Peter
Koelewijn
Peter Cornelis
Koelewijn wordt geboren op 29 december 1940 op de Heezerweg in Eindhoven
als zoon van een vishandelaar. Al vroeg was hij weg van muziek en vooral
van de "pop muziek" uit die jaren met artiesten als Guy Mitchell,
Frankie Laine, Rosemary Cloony, Johnny Ray en Nederlandse hitmakers als
The Chico´s en The Kilima Hawaiins. In 1953 kreeg hij zijn eerste gitaar
en niet lang daarna begon hij zijn eigen (veelal cowboy) liedjes te
schrijven. Op de Nuts Mulo in Eindhoven begon hij halverwege de fifties
zijn eerste bandje met daarin drie leden, die later ook deel zouden
uitmaken van "Peter en zijn Rockets": Harry van Hoof, Charles Jansen en
Peter v.d. Voort. Op dezelfde Mulo zat Anneke Grönloh en op
schoolfeestjes werd vaak samen gespeeld.
Peter haalde, na de Nuts Mulo,
zijn HBS diploma op het Gemeentelijk Lyceum Eindhoven en in die periode
werd én de naam The Rockets bedacht (door Charles Jansen) én kwam
saxofonist Claus Buchholz bij de band, die toen compleet was: Peter v.d.
Voort drums, Harry van Hoof piano, Charles Jansen, basgitaar, Claus
Buchholz en Peter Koelewijn, zanger en gitarist. Later kwam daar als
extra saxofonist Arnold Bagen bij. Een paar jaar daarvoor wist Peter
welke richting het uiteindelijk op moest. Hij had "Long Tall Sally" van
Little Richard gehoord en dat was voor hem het teken aan de wand: rock
´n roll moest het worden. Later werd dat idee nog versterkt door de
platen van Elvis, Chuck Berry, Buddy Holly, Bill Haley, Wanda Jackson,
Connie Francis, Jerry Lee Lewis, The Platters, Ritchie Valens en al die
andere rockers van het eerste uur. Maar een belangrijke inspiratiebron
waren de Amerikaanse soldaten die in de jaren vijftig naar Eindhoven
kwamen.
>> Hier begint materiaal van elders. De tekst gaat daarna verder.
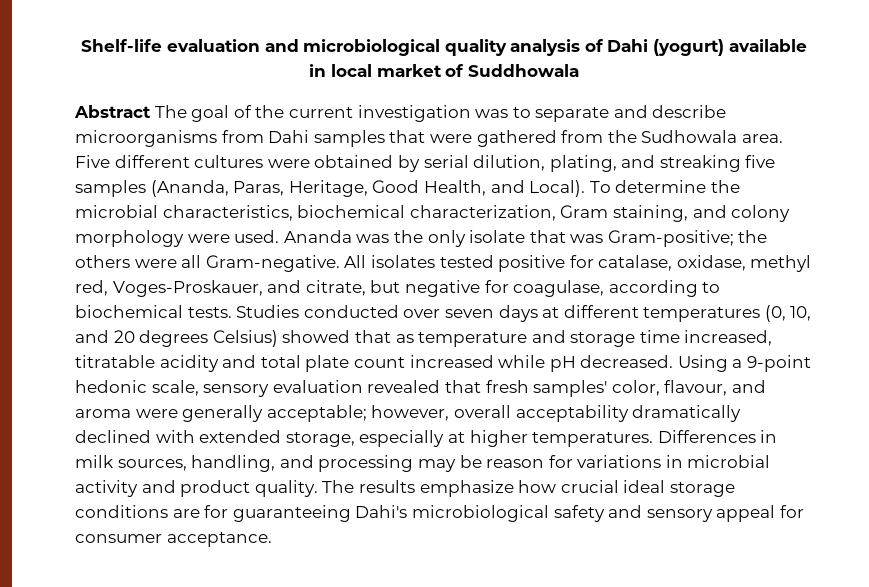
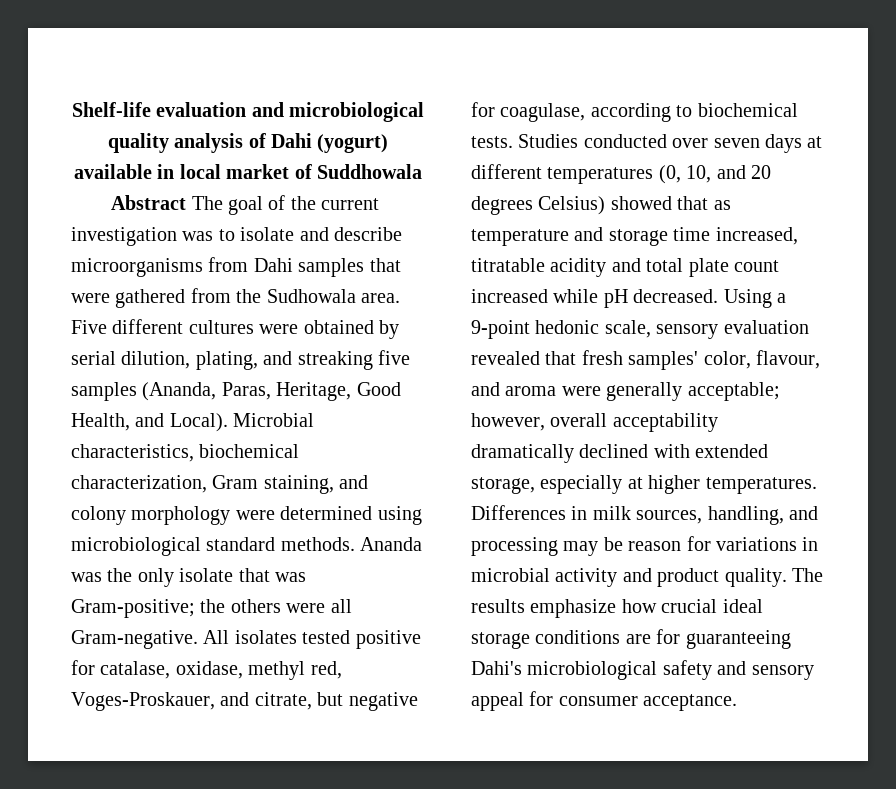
[535,107,610,122] separate -> [240,227,295,241] isolate
[589,180,740,193] [75,205,158,218] To determine the microbial -> [233,413,315,427] Microbial
[234,230,280,243] used. -> [280,506,422,525] [71,537,355,556] determined using microbiological standard methods.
Deze jongens waren gelegerd in grote Amerikaanse bases in
Duitsland. In de weekenden trokken zij, in grote open Amerikaanse sleeën
naar de lichtstad om daar te drinken, dansen en achter de meisjes aan te
zitten. Meestal streken ze neer in café's op de markt, zoals Poort van
Kleef, en het belangrijkste was: zij namen hun eigen nieuwe Amerikaanse
platen mee, waarvan de meeste in Europa meestal niet eens uitkwamen.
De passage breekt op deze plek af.